For windows-based inference, four alternative fixed-window sizes were chosen: 0.5, 1, 2, or 3 Mb. The genome map used was the Sus Scrofa build 10.2 (http://www.ensembl.org/Sus_scrofa/Info/Index). Also, as per Moser et al. (2015), two different within-chromosome starting positions (starting at location 0 or 0.25 Mb for window sizes 0.5, starting at 0 or 0.5 Mb location for window sizes 1 Mb, starting at 0 or 1 Mb location for window sizes 2 Mb, and starting at 0 or 1.5 Mb location for window sizes 3 Mb) for each chromosome were chosen to partly counteract the chance effect of different LD patterns being associated with nonoverlapping windows. Finally, adaptive window sizes based on clustering SNP by LD r² were also determined using the BALD R package (Dehman and Neuvial 2015), using the procedure described by Dehman et al. (2015).

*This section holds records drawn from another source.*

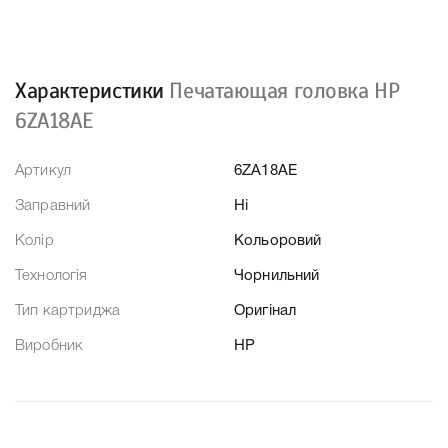
Характеристики
Печатающая головка HP
6ZA18AE
Артикул
6ZA18AE
Заправний
Ні
Колір
Кольоровий
Технологія
Чорнильний
Тип картриджа
Оригінал
Виробник
HP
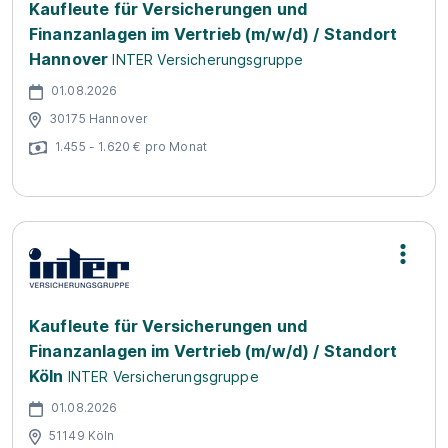
Kaufleute für Versicherungen und
Finanzanlagen im Vertrieb (m/w/d) / Standort
Hannover
INTER Versicherungsgruppe
01.08.2026
30175 Hannover
1.455 - 1.620 € pro Monat
Kaufleute für Versicherungen und
Finanzanlagen im Vertrieb (m/w/d) / Standort
Köln
INTER Versicherungsgruppe
01.08.2026
51149 Köln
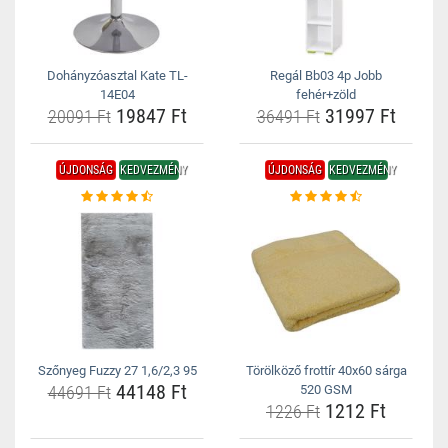
Dohányzóasztal Kate TL-
Regál Bb03 4p Jobb
14E04
fehér+zöld
19847 Ft
31997 Ft
20091 Ft
36491 Ft
ÚJDONSÁG
KEDVEZMÉNY
ÚJDONSÁG
KEDVEZMÉNY
Szőnyeg Fuzzy 27 1,6/2,3 95
Törölköző frottír 40x60 sárga
44148 Ft
44691 Ft
520 GSM
1212 Ft
1226 Ft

The relative performance of all methods and models were based on receiver operating characteristic (ROC) curves. In an ROC curve, the true positive rate is plotted against the false positive rate (FPR) for each competing method (Metz 1978). We were more specifically interested in the partial area under the curve up until an FPR= of 5% (pAUC05) so as to not include somewhat irrelevant ROC regions with low levels of specificity (Ma et al. 2013). A perfect classifier would have a pAUC05 of 0.05 × 1 = 0.05, whereas a random classifier would have a pAUC05 of 0.05²/2 = 0.00125. We subsequently rescaled all pAUC05 measures by 0.00125⁻¹ such that a random classifier is rescaled to a relative pAUC05 = 1. We used the R package ROCR (Sing et al. 2005) to obtain replicate-specific ROC curves and pAUC05 for each of the 10 replicated data sets for each method and window specification within each n_qtl and γ combination. For each window specification, specific comparisons between methods were based on using the logarithm of pAUC05 as the response variable in a mixed-model ANOVA with methods, n_qtl, and γ and all of their interactions included as fixed effects, and population replicate (nested within n_qtl and γ) as a random effect blocking factor. For windows-based inferences based on fixed-window sizes, replicate-specific pAUC05 values were averaged over the two different starting positions, as previously noted. Mean log(pAUC05) estimates were backtranformed (i.e., antilogged) to the original scale for reporting. Overall marginal means were separated using Tukey’s test, whereas comparisons between methods were sliced out using ANOVA t-tests for each value of n_qtl or γ if the corresponding interaction between these factors with methods were significant (P < 0.05). We also conjecture that window size might actually influence the power of detecting QTL using the same method; therefore, we conducted separate tests comparing pAUC05 for each of the different window sizes, including adaptively chosen windows based on BALD, separately within each method.

MSUPRP data:

We also compared all models and algorithms on 13-week, 10th-rib back fat (mm) within the MSUPRP data as per Gualdrón Duarte et al. (2014). Sex, contemporary group, and age of slaughter were treated as fixed effects (i.e., β). We compared each of the six competing methods, computing either PPA or P-values in the same manner as in the simulation study. For MCMC-BayesA and MCMC-SSVS, we ran a total of 1 million MCMC iterations based on 500,000 burn-in iterations and 500,000 iterations post-burn-in, saving every 10 iterations such that posterior inference was based on 50,000 random draws from the posterior distribution. Since we did not know the true positions of the causal QTL for this trait, GWA inferences were compared between the various methods, based on PPA for MCMC-BayesA and MCMC-SSVS, P-values for RRBLUP, MAP-BayesA, and MAP-SSVS, and Bonferroni adjusted P-values for EMMAX. Note that no adjustments for multiple testing were invoked for P-values determined using the shrinkage-based procedures (RRBLUP, MAP-BayesA, and MAP-SSVS) as per Gelman et al. (2012), whereas a Bonferroni adjustment based on the number of markers, or number of genomic windows for windows-based analyses, was invoked for EMMAX.